Pourtant, même au niveau scolaire, tout se passait plutôt bien pour Kilian. Après le conseil de classe du premier trimestre et malgré des critiques acerbes de la part de sa prof principale, à savoir la mère de Gabriel, il avait obtenu les encouragements. Renée lui reprochait son manque de sérieux et ses gamineries qui perturbaient la moitié de ses cours. C'était avant tout pour la forme. Comme la majorité de ses collègues, elle adorait cet adolescent aux yeux verts. Et puis, son propre fils ne lui aurait sans doute pas pardonné une trop grande sévérité à l'encontre de son blondinet de copain et modèle attitré. Le second trimestre avait ainsi à peine commencé que tous les élèves furent renvoyés chez eux pour passer un peu de temps en famille au pied du sapin.

Affalé sur son lit, une BD japonaise à la main, Kilian jetait de temps en temps un œil sur le paysage. Le ciel était gris et l'air frais. Tout indiquait que sa petite ville connaitrait un Noël blanc, comme l'année précédente. C'était pourtant quelque chose de rare dans la région, mais le dérèglement climatique avait eu assez rapidement raison de la logique. Et puis, de la neige, c'était romantique. Il se souvenait comme si c'était hier du réveillon misérable qu'il avait passé en compagnie de sa famille. Marie, sa mère, s'était comportée de manière odieuse. Fuyant cette mégère, il avait fini dans les bras d'Aaron. Cela avait marqué le début de quelque chose qui l'avait fait grandir. Une affirmation de lui-même, un apaisement soudain, une joie d'aimer et d'être aimé, le plus beau des cadeaux.

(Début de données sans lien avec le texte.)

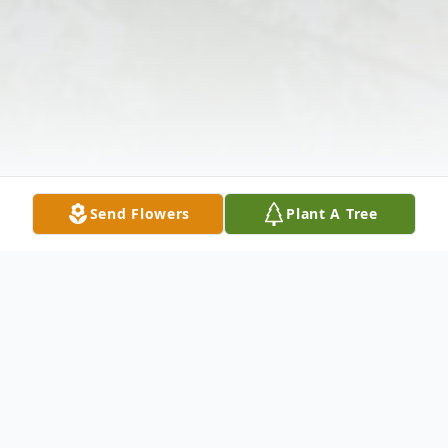
Send Flowers
Plant A Tree
Obituary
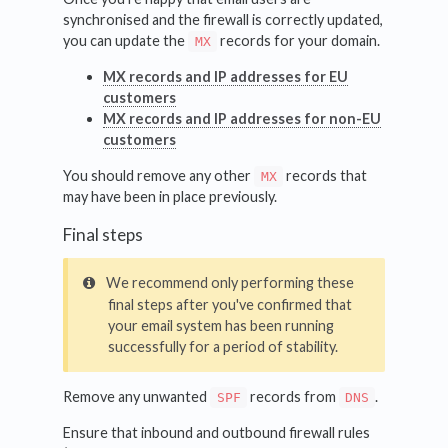
synchronised and the firewall is correctly updated,
you can update the
records for your domain.
MX
MX records and IP addresses for EU
customers
MX records and IP addresses for non-EU
customers
You should remove any other
records that
MX
may have been in place previously.
Final steps
We recommend only performing these
final steps after you've confirmed that
your email system has been running
successfully for a period of stability.
Remove any unwanted
records from
.
SPF
DNS
Ensure that inbound and outbound firewall rules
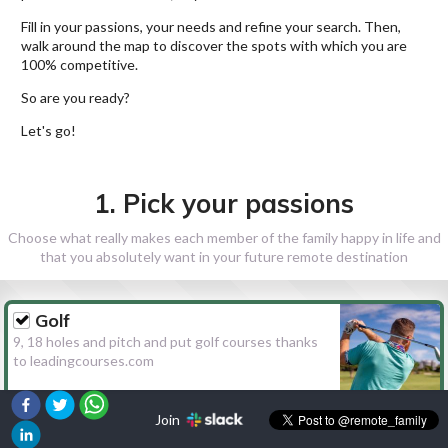
Fill in your passions, your needs and refine your search. Then,
walk around the map to discover the spots with which you are
100% competitive.
So are you ready?
Let's go!
1. Pick your passions
Choose what really makes each member of the family happy in life and
that you absolutely want in your future remote destination
Golf
9, 18 holes and pitch and put golf courses thanks
to leadingcourses.com
Join
Hiking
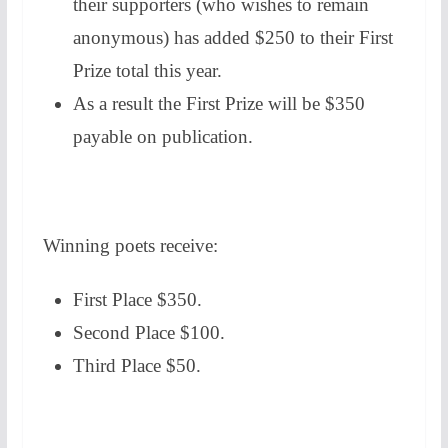
their supporters (who wishes to remain
anonymous) has added $250 to their First
Prize total this year.
As a result the First Prize will be $350
payable on publication.
Winning poets receive:
First Place $350.
Second Place $100.
Third Place $50.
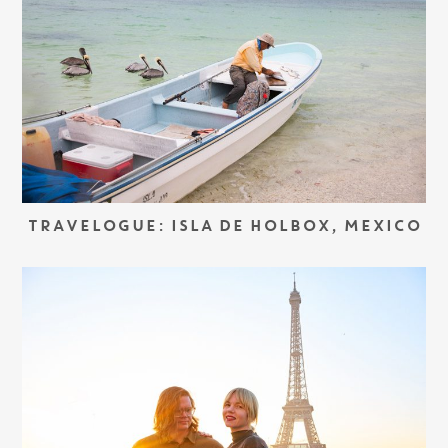
TRAVELOGUE: ISLA DE HOLBOX, MEXICO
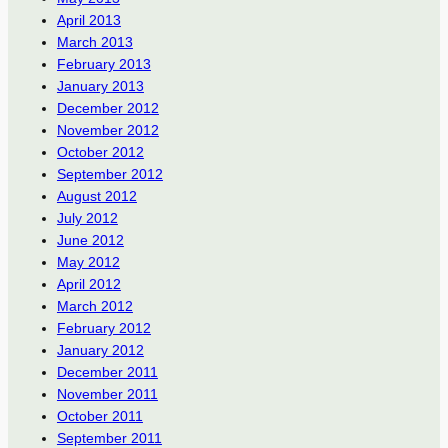
April 2013
March 2013
February 2013
January 2013
December 2012
November 2012
October 2012
September 2012
August 2012
July 2012
June 2012
May 2012
April 2012
March 2012
February 2012
January 2012
December 2011
November 2011
October 2011
September 2011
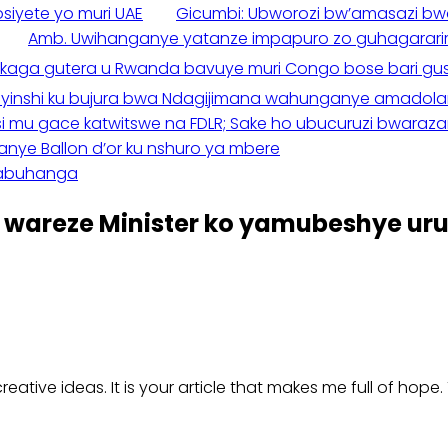
iyete yo muri UAE
Gicumbi: Ubworozi bw’amasazi b
Amb. Uwihanganye yatanze impapuro zo guhagararir
kaga gutera u Rwanda bavuye muri Congo bose bari gu
Byinshi ku bujura bwa Ndagijimana wahunganye amadolari 
si mu gace katwitswe na FDLR; Sake ho ubucuruzi bwara
e Ballon d’or ku nshuro ya mbere
nabuhanga
wareze Minister ko yamubeshye ur
creative ideas. It is your article that makes me full of hop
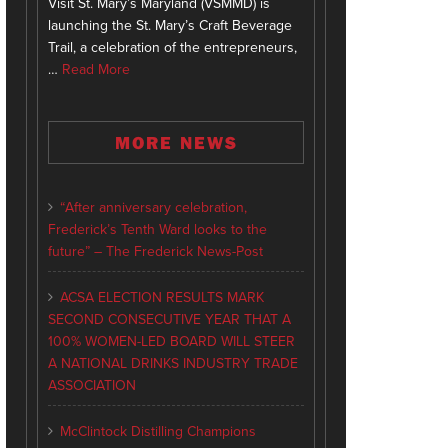
Visit St. Mary’s Maryland (VSMMD) is
launching the St. Mary’s Craft Beverage
Trail, a celebration of the entrepreneurs,
…
Read More
MORE NEWS
“After anniversary celebration,
Frederick’s Tenth Ward looks to the
future” – The Frederick News-Post
ACSA ELECTION RESULTS MARK
SECOND CONSECUTIVE YEAR THAT A
100% WOMEN-LED BOARD WILL STEER
A NATIONAL DRINKS INDUSTRY TRADE
ASSOCIATION
McClintock Distilling Champions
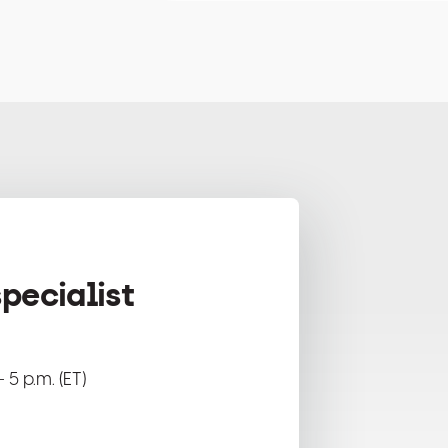
pecialist
 5 p.m. (ET)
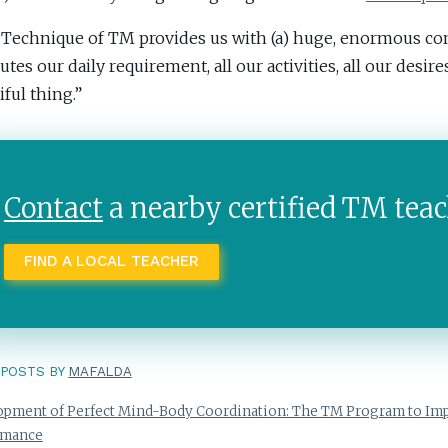
 Technique of TM provides us with (a) huge, enormous c
es our daily requirement, all our activities, all our desires.
iful thing.”
Contact
a nearby certified TM teac
FIND A LOCAL TEACHER
POSTS BY
MAFALDA
pment of Perfect Mind-Body Coordination: The TM Program to Imp
rmance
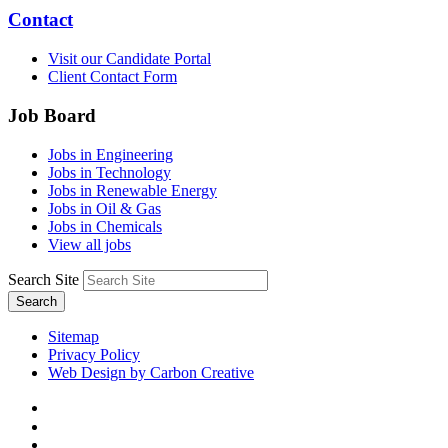
Contact
Visit our Candidate Portal
Client Contact Form
Job Board
Jobs in Engineering
Jobs in Technology
Jobs in Renewable Energy
Jobs in Oil & Gas
Jobs in Chemicals
View all jobs
Search Site
Search
Sitemap
Privacy Policy
Web Design by Carbon Creative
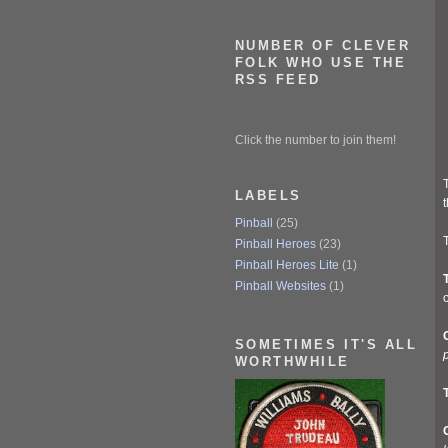
NUMBER OF CLEVER
FOLK WHO USE THE
RSS FEED
Click the number to join them!
T
LABELS
t
Pinball
(25)
T
Pinball Heroes
(23)
Pinball Heroes Lite
(1)
Pinball Websites
(1)
o
SOMETIMES IT'S ALL
p
WORTHWHILE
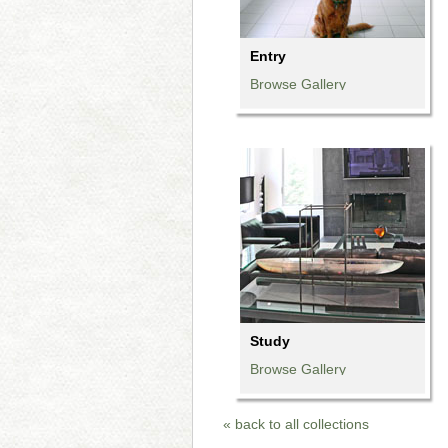
Entry
Browse Gallery
Browse Gallery
Browse Gallery
Browse Gallery
Browse Gallery
Browse Gallery
Study
Browse Gallery
Browse Gallery
Browse Gallery
« back to all collections
Browse Gallery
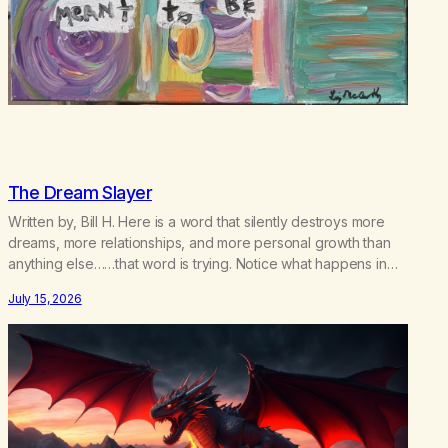
The Dream Slayer
Written by, Bill H. Here is a word that silently destroys more
dreams, more relationships, and more personal growth than
anything else……that word is trying. Notice what happens in
your body when you hear yourself or hear someone else say,
July 15, 2026
I’ll try. There’s a softening, there’s a pulling back, an energetic
step away from a…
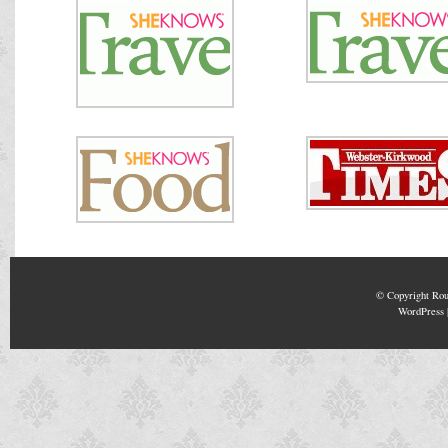
© Copyright
Rou
WordPress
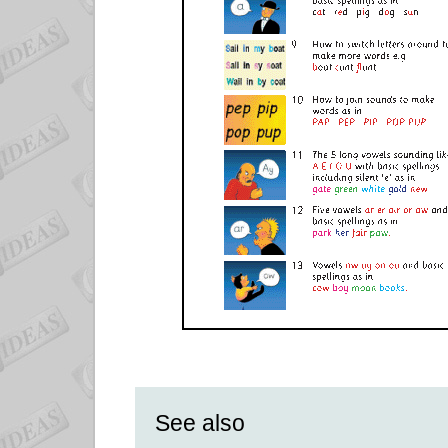
See also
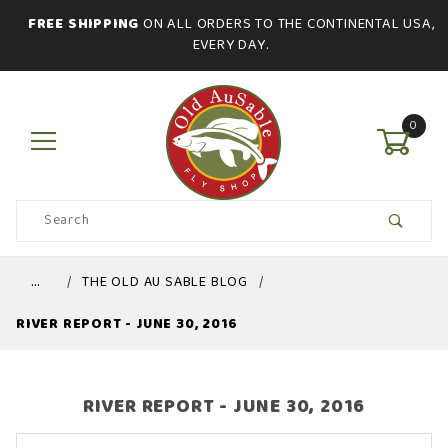
FREE SHIPPING
ON ALL ORDERS TO THE CONTINENTAL USA,
EVERY DAY.
0
Product
Search
Global Account Log In
…
THE OLD AU SABLE BLOG
RIVER REPORT - JUNE 30, 2016
RIVER REPORT - JUNE 30, 2016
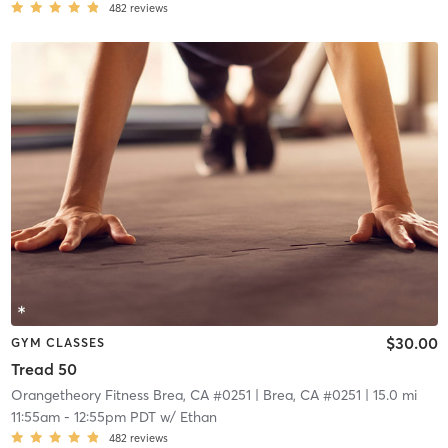
482
reviews
$30.00
GYM CLASSES
Tread 50
Orangetheory Fitness Brea, CA #0251
| Brea, CA #0251
| 15.0 mi
11:55am
-
12:55pm PDT
w/
Ethan
482
reviews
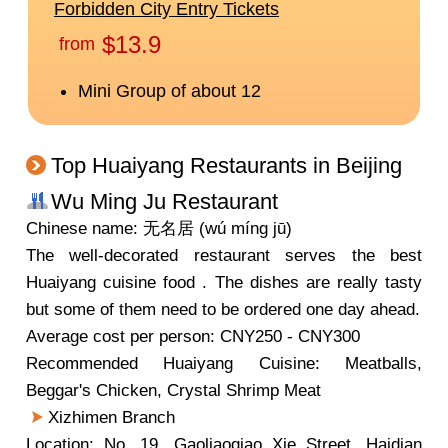
Top Huaiyang Restaurants in Beijing
Wu Ming Ju Restaurant
Chinese name: 无名居 (wú míng jū)
The well-decorated restaurant serves the best
Huaiyang cuisine food . The dishes are really tasty
but some of them need to be ordered one day ahead.
Average cost per person: CNY250 - CNY300
Recommended Huaiyang Cuisine: Meatballs,
Beggar's Chicken, Crystal Shrimp Meat
Xizhimen Branch
Location: No. 19, Gaoliaoqiao Xie Street, Haidian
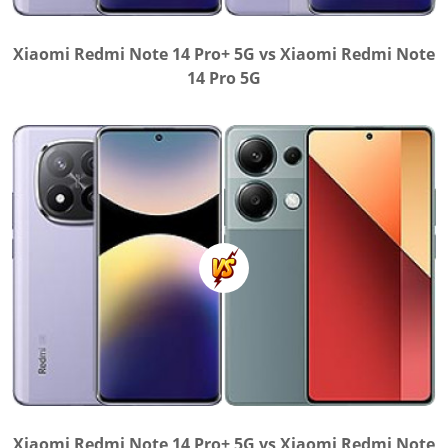
Xiaomi Redmi Note 14 Pro+ 5G vs Xiaomi Redmi Note
14 Pro 5G
Xiaomi Redmi Note 14 Pro+ 5G vs Xiaomi Redmi Note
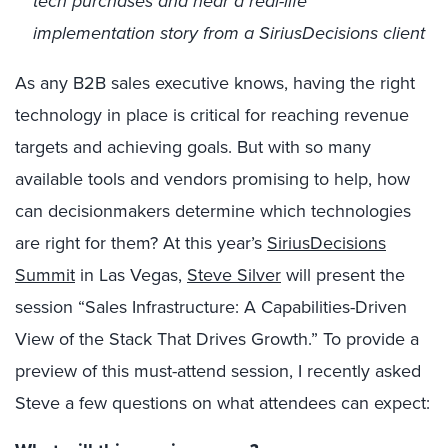
tech purchases and hear a real-life
implementation story from a SiriusDecisions client
As any B2B sales executive knows, having the right
technology in place is critical for reaching revenue
targets and achieving goals. But with so many
available tools and vendors promising to help, how
can decisionmakers determine which technologies
are right for them? At this year’s
SiriusDecisions
Summit
in Las Vegas,
Steve Silver
will present the
session “Sales Infrastructure: A Capabilities-Driven
View of the Stack That Drives Growth.” To provide a
preview of this must-attend session, I recently asked
Steve a few questions on what attendees can expect:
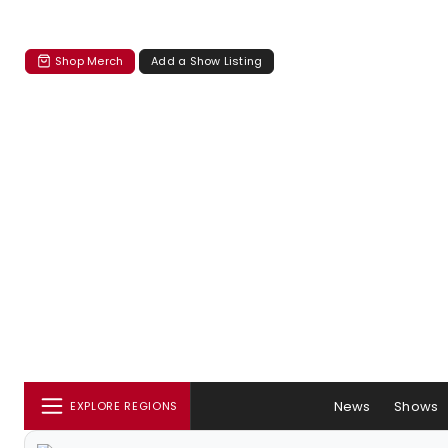
Shop Merch
Add a Show Listing
News
Shows
EXPLORE REGIONS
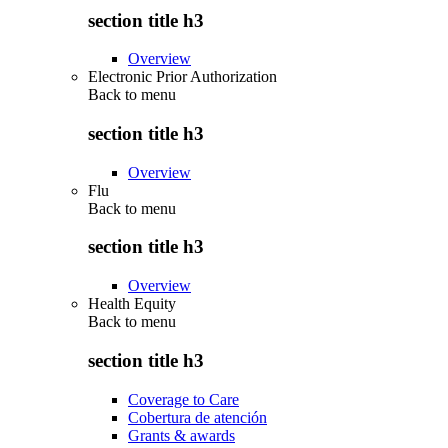
section title h3
Overview
Electronic Prior Authorization
Back to
menu
section title h3
Overview
Flu
Back to
menu
section title h3
Overview
Health Equity
Back to
menu
section title h3
Coverage to Care
Cobertura de atención
Grants & awards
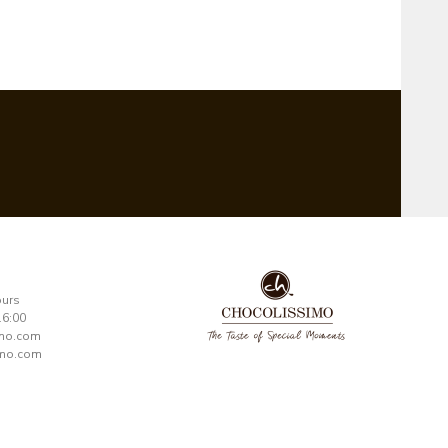
ours
16:00
imo.com
mo.com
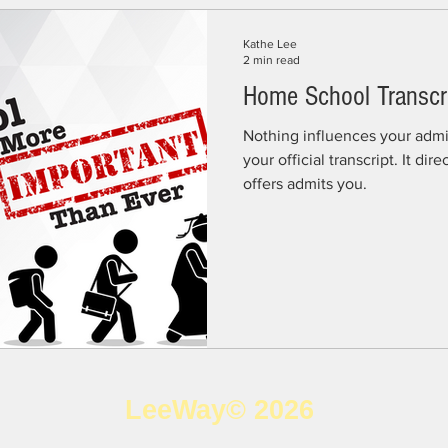
Kathe Lee
2 min read
Home School Transcr
Nothing influences your admi
your official transcript. It directly determine if a college
offers admits you.
LeeWay© 2026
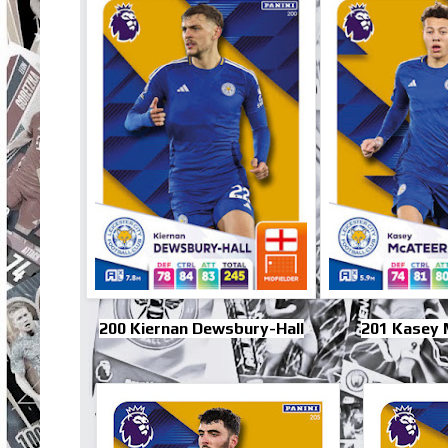
200 Kiernan Dewsbury-Hall
201 Kasey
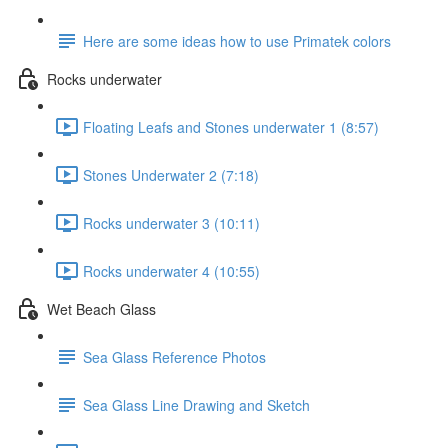
Here are some ideas how to use Primatek colors
Rocks underwater
Floating Leafs and Stones underwater 1 (8:57)
Stones Underwater 2 (7:18)
Rocks underwater 3 (10:11)
Rocks underwater 4 (10:55)
Wet Beach Glass
Sea Glass Reference Photos
Sea Glass Line Drawing and Sketch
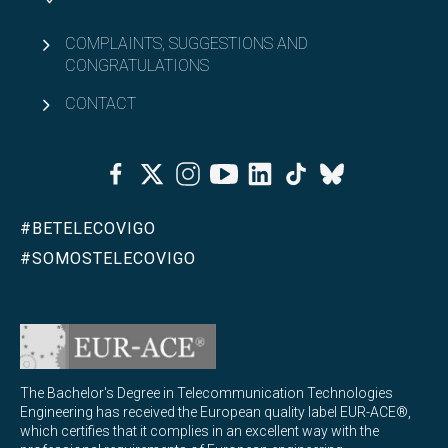
COMPLAINTS, SUGGESTIONS AND
CONGRATULATIONS
CONTACT
Facebook
Twitter
Instagram
Youtube
Linkedin
Tiktok
Bluesky
#BETELECOVIGO
#SOMOSTELECOVIGO
The Bachelor's Degree in Telecommunication Technologies
Engineering has received the European quality label EUR-ACE®,
which certifies that it complies in an excellent way with the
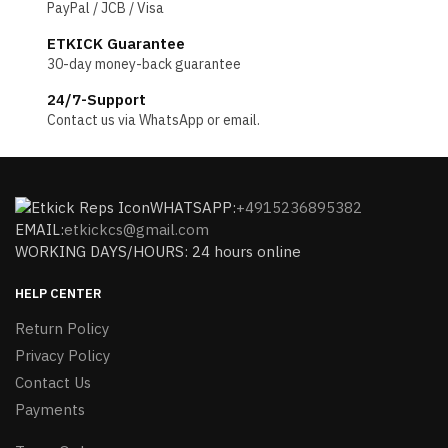
PayPal / JCB / Visa
ETKICK Guarantee
30-day money-back guarantee
24/7-Support
Contact us via WhatsApp or email.
WHATSAPP:
+4915236895382
EMAIL:
etkickcs@gmail.com
WORKING DAYS/HOURS: 24 hours online
HELP CENTER
Return Policy
Privacy Policy
Contact Us
Payments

Après avoir fermé son manga et l'avoir posé sur son torse, il fixa le plafond et soupira. S'il ne passerait pas les fêtes avec sa génitrice, ce qui le rassurait plutôt, il ne les passerait pas non plus avec son cher petit brun à la peau goût pomme. Il avait beau être triste, cela ne lui donnait pas envie de pleurer, ce qui semblait plutôt étrange vu la véritable fontaine qu'il était d'ordinaire. Ce n'était pas sa faute s'il chialait facilement, il était juste incapable de contenir ses émotions. Au primaire, il avait essayé plusieurs fois, sans le moindre succès. Si se casser la figure dans la cour le faisait plutôt rigoler, la moindre petite vexation, la plus insignifiante peine, la plus misérable déception le faisait craquer. Et ce n'était pas le comportement ultra protecteur de son frère qui aurait pu changer quoi que ce soit à ses habitudes. Dès qu'il se mettait à geindre, Cédric accourait pour l'enlacer et lui caresser la nuque. Jamais l'ainé n'avait pu reprocher à son cadet ses larmes. Il aimait trop être celui qui les séchait pour cela. Peut-être que parce que cela les réunissaient, ils se complaisaient tous les deux dans cette ultra-sensibilité qui était restée et qui était même devenue une des marques de fabrique de l'adolescent, avec ses Kilianiaiseries, son goût pour l'eau froide, ses bouderies et son impudeur qui défiait toute concurrence. De tout cela, le jeune garçon aux cheveux blonds était plutôt fier. Lui, au moins, à la différence de la masse de pauvres hères qui peuplaient la terre, il avait une personnalité, une vraie, qu'on l'apprécie ou non. Pourtant, là, allongé en pyjama sur son lit et malgré une intense émotion qui lui faisait mal au ventre, les larmes ne voulaient pas venir. Il en ricana avant de se lever. Si aucun liquide ne voulait sortir de ses yeux pour rincer son visage tiré après une nuit de sommeil, une bonne douche froide s'en chargerait. En toute hâte, il se lava, enfila un caleçon et descendit en direction de la cuisine sans même prendre le temps de se sécher.